The upshot? No one had to eat aspic anymore. Also, when your entire dinner comprised one leaf of basil, a teardrop of mozzarella, tomato essence and comes garnished with one of the chef's own fingernail trimmings, it became a lot easier to fit into those skin-tight Calvin Kleins.
What it says about you as a chef: Either you dropped out of art school and became a line cook because the access to drugs was better or you've realized that charging $30 for a plate of of tourneed vegetables in mango coulis makes a lot more economic sense than charging $8 for a bucket of fried chicken. Third option: you've been forced to give away the foie gras for free to a thousand drunk party-goers at the Paramount and don't want to completely lose your shirt on the food costs.
I have never forgiven Alfred Portale of Gotham in New York for starting this vertical food trend. Because of him, I spent years in kitchens fucking around with ring molds and precariously stacking things on top of other things. Granted, verticality was a bold departure from the standard fine dining plating ethos of the time (either covering everything in aspic, making it all one color, or walking it to a customer's table and then setting fire to it in the middle of the restaurant), but it got old fast.

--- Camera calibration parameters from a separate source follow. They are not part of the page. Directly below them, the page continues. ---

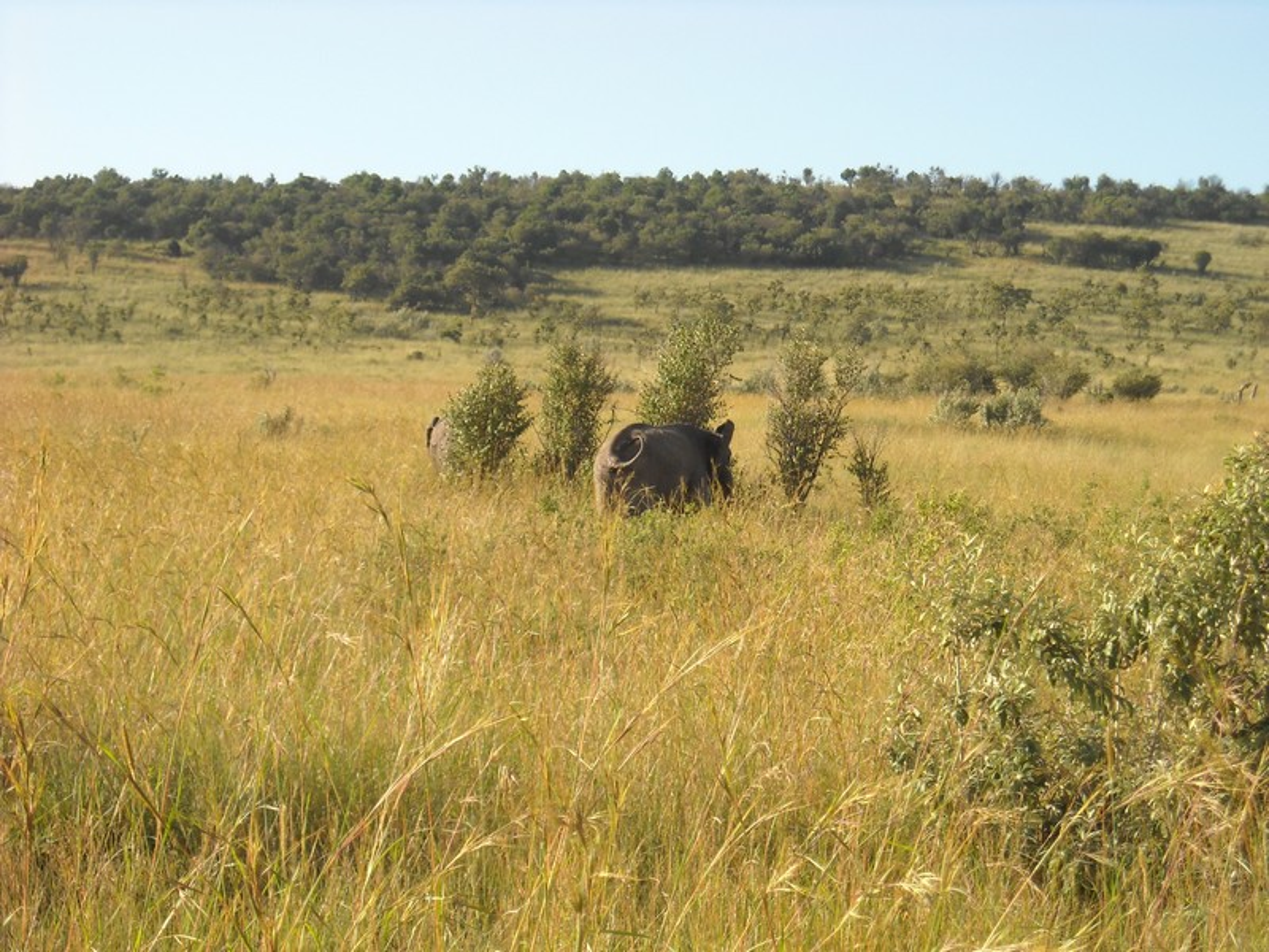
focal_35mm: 105
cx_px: 634
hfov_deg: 18.7
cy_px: 476
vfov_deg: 14.1
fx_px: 3849
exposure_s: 1/192
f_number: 4.7
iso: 64
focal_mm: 17.1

What it says about you as a chef: Stacking food any higher than is absolutely necessary immediately signals to all girls in the dining room that you're trying to make up for other, uh ... shortcomings elsewhere. Seriously, serving vertical food is like driving around in a red sports car with your hairpiece waving in the wind--it immediately tells everyone that you have a small penis and feel badly about it--and the only reasons a vertical presentation should ever be done are a) to mock Portale in some very obvious way, or b) because you hate your wait staff and want to see them struggling to get the 11-inch tower of salad greens, poached egg and lobster tails out to the table without it all toppling over on them.
Tiny bites of food served on tiny little plates. Like Nouvelle Cuisine for non-French speakers.

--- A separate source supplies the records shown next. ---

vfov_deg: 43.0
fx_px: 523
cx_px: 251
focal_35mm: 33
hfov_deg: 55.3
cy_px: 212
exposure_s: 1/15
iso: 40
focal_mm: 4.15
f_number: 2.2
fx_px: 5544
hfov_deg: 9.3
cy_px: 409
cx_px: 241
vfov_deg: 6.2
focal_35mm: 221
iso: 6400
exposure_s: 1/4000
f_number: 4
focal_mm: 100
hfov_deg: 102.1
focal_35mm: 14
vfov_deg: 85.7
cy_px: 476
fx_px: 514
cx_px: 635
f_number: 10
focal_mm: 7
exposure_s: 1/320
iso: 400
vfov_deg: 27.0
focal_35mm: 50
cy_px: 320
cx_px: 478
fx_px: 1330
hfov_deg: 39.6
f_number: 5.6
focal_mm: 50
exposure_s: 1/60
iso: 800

What it says about you as a chef: Your subscription to Food Arts ran out six months ago.
What it says about you as a chef: Your subscription to Cook's Illustrated ran out 16 years ago. Or perhaps you were Jonathan Waxman's coke dealer/saucier back in the day and have just been released from some sort of federal incarceration/witness relocation kind of scenario.
There was a time in the 80's when it didn't really count as a meal out unless you'd ingested at least three of the following: cilantro, mango, gold foil, galangal, raw fish in a French sauce, a French main dish with fish sauce added, fish sauce all by itself, curry used in some horribly inappropriate way (like as a dessert topping), lemongrass.
What it says about you as a chef: You've realized the awesome power of the culinary multicultural mash-up but lack the stones (or the education) to come up with something less over-done than French-Asian. On the other hand, maybe you've realized the awesome power of the culinary multicultural mash-up and have also realized that most diners lack the stones (or the education) to eat anything other than French-Asian.
Remember when you couldn't eat out anywhere without running across some clever chef who'd spent three bucks on a bottle of blackening spice and was determined to use it on everything from the french fries to the creme brulee? Yeah, that was 1987 for ya ...
What it says about you as a chef: Unless you're Paul Prudhomme or currently live and work in New Orleans, let me be the first to welcome you back from that nasty coma.